Stored items
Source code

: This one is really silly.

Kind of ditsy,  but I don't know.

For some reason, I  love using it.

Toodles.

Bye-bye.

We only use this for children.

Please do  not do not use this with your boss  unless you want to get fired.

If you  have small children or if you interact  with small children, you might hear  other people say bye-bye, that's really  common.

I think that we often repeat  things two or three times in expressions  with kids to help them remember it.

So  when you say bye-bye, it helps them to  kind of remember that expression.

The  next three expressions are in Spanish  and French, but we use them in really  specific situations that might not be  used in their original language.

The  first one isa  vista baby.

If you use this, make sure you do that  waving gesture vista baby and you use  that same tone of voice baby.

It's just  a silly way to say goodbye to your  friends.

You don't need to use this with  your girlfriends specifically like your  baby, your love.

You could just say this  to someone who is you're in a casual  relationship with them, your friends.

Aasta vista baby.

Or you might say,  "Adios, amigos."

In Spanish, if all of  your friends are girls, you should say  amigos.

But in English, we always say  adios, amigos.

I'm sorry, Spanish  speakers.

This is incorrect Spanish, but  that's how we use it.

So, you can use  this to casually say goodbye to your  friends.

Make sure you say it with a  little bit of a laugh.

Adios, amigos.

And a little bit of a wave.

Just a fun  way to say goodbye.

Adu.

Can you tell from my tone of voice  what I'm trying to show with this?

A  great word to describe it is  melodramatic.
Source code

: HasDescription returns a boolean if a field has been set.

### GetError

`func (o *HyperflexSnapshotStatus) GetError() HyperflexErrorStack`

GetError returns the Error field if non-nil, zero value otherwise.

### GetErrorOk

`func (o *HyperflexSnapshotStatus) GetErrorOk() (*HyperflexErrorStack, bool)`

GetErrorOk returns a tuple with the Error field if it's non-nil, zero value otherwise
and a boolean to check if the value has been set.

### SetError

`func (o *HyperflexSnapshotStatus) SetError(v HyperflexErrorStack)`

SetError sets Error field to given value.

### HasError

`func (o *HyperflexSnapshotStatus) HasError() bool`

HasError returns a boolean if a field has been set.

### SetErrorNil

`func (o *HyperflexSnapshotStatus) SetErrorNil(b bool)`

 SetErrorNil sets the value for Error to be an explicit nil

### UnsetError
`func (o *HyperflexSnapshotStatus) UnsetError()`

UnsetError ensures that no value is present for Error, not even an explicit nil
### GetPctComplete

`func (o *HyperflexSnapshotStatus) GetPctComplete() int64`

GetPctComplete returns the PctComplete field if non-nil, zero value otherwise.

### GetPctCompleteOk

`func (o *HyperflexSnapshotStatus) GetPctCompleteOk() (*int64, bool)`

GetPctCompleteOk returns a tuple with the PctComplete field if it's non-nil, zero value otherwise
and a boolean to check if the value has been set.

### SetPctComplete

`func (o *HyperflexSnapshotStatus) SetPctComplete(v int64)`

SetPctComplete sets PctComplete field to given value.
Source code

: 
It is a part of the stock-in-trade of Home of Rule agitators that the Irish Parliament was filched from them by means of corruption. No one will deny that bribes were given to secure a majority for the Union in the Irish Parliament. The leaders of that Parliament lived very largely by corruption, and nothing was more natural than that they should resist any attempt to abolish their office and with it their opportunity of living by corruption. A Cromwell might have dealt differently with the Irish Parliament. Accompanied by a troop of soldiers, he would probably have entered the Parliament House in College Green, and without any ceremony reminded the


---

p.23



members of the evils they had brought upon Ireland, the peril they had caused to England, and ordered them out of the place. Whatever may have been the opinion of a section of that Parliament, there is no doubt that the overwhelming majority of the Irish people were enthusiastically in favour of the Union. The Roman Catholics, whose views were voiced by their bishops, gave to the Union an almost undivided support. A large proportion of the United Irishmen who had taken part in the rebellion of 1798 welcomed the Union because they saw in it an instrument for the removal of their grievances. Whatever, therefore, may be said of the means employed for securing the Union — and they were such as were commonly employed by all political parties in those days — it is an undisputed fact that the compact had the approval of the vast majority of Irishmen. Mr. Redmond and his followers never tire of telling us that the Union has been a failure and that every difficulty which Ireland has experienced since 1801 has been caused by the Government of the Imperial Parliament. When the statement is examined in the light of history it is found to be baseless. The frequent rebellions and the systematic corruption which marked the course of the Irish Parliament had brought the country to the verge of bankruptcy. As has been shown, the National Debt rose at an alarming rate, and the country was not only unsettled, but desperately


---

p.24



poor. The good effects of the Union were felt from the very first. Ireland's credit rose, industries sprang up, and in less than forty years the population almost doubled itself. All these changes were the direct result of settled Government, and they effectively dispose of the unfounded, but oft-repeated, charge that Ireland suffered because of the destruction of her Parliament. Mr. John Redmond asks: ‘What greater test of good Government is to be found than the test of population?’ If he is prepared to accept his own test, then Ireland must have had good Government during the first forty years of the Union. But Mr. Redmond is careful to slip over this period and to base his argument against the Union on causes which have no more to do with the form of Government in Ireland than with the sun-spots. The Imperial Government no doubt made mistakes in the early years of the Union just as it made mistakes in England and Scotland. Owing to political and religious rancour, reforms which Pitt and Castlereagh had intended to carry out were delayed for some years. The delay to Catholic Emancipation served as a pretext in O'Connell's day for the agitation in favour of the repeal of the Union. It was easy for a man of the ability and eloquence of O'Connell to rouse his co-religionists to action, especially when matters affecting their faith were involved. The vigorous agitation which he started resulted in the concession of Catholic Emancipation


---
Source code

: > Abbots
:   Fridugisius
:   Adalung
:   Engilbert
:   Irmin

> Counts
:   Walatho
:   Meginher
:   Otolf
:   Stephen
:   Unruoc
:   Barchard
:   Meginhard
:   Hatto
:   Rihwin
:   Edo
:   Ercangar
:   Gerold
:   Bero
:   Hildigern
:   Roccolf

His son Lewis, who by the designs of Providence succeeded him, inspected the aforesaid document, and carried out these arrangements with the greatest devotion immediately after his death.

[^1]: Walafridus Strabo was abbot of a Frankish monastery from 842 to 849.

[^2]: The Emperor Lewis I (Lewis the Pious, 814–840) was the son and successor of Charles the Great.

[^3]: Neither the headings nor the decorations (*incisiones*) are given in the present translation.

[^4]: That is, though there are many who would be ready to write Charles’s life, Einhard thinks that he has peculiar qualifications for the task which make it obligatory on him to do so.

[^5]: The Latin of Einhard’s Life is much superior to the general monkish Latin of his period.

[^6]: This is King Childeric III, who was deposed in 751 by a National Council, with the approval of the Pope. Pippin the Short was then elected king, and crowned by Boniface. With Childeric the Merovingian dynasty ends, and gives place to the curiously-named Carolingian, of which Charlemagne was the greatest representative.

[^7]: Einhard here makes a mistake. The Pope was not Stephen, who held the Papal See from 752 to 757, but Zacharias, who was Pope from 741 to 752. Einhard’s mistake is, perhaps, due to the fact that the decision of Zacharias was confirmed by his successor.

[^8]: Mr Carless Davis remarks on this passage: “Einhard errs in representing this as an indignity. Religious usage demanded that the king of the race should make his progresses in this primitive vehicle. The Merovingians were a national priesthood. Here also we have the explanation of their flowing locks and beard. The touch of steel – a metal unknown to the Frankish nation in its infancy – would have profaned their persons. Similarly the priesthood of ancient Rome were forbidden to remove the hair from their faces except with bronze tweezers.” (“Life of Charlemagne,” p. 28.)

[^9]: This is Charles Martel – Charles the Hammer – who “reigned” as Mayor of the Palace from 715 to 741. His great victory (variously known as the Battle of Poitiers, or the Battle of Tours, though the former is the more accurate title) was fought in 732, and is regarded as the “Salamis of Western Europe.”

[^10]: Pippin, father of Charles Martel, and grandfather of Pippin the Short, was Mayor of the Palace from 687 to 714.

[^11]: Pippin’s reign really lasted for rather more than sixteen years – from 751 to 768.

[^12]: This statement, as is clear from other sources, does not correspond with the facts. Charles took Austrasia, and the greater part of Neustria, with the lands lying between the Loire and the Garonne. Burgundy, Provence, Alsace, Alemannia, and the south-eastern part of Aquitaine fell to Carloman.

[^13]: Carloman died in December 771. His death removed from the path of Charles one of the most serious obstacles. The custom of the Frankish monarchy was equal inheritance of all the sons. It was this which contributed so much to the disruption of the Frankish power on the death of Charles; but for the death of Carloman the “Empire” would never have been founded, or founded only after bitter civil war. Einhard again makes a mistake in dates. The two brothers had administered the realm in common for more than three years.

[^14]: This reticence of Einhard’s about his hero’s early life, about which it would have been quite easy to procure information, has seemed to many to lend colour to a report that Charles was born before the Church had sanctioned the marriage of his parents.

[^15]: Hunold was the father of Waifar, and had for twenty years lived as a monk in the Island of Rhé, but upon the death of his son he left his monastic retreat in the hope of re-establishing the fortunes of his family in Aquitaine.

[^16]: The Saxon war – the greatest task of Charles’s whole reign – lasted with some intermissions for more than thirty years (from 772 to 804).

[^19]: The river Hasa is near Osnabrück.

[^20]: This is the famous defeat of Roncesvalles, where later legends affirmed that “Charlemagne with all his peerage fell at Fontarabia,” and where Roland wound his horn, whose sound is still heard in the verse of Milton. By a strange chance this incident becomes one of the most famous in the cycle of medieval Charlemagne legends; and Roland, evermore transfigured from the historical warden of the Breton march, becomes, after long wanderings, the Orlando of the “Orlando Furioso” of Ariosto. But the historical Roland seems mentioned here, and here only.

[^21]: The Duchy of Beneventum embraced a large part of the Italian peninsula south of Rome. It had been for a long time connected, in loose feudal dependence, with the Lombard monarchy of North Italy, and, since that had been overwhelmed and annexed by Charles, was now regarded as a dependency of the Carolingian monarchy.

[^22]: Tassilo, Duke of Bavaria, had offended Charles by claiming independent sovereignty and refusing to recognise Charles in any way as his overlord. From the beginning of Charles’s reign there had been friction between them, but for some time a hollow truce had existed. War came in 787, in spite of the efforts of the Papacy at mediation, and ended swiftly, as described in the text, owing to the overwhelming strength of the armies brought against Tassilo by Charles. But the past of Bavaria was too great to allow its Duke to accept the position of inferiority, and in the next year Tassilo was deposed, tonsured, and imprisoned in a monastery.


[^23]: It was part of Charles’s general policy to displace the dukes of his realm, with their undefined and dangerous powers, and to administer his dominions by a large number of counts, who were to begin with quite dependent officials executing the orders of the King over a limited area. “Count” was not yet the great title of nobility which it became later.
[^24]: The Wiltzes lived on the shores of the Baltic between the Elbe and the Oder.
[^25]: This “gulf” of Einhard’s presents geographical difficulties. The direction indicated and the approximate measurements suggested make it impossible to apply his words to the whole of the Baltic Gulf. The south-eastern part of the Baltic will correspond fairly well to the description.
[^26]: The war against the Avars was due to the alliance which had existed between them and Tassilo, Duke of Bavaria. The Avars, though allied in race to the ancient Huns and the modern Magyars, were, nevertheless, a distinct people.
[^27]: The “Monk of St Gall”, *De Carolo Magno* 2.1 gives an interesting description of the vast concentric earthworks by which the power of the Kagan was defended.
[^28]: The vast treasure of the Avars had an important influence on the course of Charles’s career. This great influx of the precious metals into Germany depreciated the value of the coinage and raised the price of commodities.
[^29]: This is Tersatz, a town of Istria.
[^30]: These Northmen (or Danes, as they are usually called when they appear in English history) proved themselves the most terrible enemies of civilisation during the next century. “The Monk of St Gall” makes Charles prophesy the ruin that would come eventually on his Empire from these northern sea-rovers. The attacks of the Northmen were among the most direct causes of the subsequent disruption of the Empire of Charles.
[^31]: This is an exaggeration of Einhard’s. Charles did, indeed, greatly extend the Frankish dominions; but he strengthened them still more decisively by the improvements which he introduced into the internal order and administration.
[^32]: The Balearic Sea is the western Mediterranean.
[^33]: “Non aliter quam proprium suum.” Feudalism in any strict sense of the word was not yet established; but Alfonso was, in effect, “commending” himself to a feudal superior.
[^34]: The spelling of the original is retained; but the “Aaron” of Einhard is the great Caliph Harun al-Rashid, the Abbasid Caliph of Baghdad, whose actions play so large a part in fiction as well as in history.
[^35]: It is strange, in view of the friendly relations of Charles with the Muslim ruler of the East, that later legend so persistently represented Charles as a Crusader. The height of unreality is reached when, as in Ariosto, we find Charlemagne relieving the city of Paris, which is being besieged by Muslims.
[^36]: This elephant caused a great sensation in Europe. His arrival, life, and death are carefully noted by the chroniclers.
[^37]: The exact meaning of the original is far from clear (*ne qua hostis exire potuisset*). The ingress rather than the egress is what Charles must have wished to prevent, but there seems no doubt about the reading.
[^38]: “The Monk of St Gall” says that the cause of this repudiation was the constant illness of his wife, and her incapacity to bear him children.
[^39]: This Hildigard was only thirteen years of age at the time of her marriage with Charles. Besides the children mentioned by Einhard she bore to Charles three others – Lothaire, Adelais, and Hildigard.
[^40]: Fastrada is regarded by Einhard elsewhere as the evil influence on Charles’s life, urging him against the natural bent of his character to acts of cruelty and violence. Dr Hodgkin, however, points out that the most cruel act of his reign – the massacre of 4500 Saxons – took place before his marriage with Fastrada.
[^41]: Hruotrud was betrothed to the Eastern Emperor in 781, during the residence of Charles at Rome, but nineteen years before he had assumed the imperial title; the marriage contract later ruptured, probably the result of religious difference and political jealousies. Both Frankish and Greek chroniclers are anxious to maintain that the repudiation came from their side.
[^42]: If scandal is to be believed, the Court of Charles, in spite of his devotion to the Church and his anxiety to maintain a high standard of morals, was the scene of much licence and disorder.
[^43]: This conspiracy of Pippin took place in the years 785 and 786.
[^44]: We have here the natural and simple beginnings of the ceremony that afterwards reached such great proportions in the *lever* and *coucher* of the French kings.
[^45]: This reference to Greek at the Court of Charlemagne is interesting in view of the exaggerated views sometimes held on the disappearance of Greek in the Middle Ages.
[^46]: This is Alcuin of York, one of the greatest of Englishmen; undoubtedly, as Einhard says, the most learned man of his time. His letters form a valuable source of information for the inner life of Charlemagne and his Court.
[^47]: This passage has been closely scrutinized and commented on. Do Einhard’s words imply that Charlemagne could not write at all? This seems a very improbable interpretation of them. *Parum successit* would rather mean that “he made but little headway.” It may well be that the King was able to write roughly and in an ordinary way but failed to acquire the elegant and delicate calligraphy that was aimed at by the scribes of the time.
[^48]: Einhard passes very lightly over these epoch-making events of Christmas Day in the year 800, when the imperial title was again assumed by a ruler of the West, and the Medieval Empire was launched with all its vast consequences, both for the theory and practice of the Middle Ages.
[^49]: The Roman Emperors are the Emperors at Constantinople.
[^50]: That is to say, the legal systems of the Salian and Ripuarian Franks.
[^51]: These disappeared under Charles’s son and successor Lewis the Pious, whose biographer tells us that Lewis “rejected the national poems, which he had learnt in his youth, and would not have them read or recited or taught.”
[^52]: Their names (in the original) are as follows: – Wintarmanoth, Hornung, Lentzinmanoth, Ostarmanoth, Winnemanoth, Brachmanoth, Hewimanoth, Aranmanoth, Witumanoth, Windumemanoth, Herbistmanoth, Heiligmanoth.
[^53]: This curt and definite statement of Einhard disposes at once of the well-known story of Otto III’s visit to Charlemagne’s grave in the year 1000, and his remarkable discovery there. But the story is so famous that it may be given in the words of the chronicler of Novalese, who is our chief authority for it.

Exercise instructions —
Starting at the beginning of the data and ending with the line containing "SetError sets Error field to given value.", write out those lines again, renaming every "HyperflexSnapshotStatus" to "HyperflexBackupStatus" and leaving everything else unchanged.

Exercise solution —
Source code

: This one is really silly.

Kind of ditsy,  but I don't know.

For some reason, I  love using it.

Toodles.

Bye-bye.

We only use this for children.

Please do  not do not use this with your boss  unless you want to get fired.

If you  have small children or if you interact  with small children, you might hear  other people say bye-bye, that's really  common.

I think that we often repeat  things two or three times in expressions  with kids to help them remember it.

So  when you say bye-bye, it helps them to  kind of remember that expression.

The  next three expressions are in Spanish  and French, but we use them in really  specific situations that might not be  used in their original language.

The  first one isa  vista baby.

If you use this, make sure you do that  waving gesture vista baby and you use  that same tone of voice baby.

It's just  a silly way to say goodbye to your  friends.

You don't need to use this with  your girlfriends specifically like your  baby, your love.

You could just say this  to someone who is you're in a casual  relationship with them, your friends.

Aasta vista baby.

Or you might say,  "Adios, amigos."

In Spanish, if all of  your friends are girls, you should say  amigos.

But in English, we always say  adios, amigos.

I'm sorry, Spanish  speakers.

This is incorrect Spanish, but  that's how we use it.

So, you can use  this to casually say goodbye to your  friends.

Make sure you say it with a  little bit of a laugh.

Adios, amigos.

And a little bit of a wave.

Just a fun  way to say goodbye.

Adu.

Can you tell from my tone of voice  what I'm trying to show with this?

A  great word to describe it is  melodramatic.
Source code

: HasDescription returns a boolean if a field has been set.

### GetError

`func (o *HyperflexBackupStatus) GetError() HyperflexErrorStack`

GetError returns the Error field if non-nil, zero value otherwise.

### GetErrorOk

`func (o *HyperflexBackupStatus) GetErrorOk() (*HyperflexErrorStack, bool)`

GetErrorOk returns a tuple with the Error field if it's non-nil, zero value otherwise
and a boolean to check if the value has been set.

### SetError

`func (o *HyperflexBackupStatus) SetError(v HyperflexErrorStack)`

SetError sets Error field to given value.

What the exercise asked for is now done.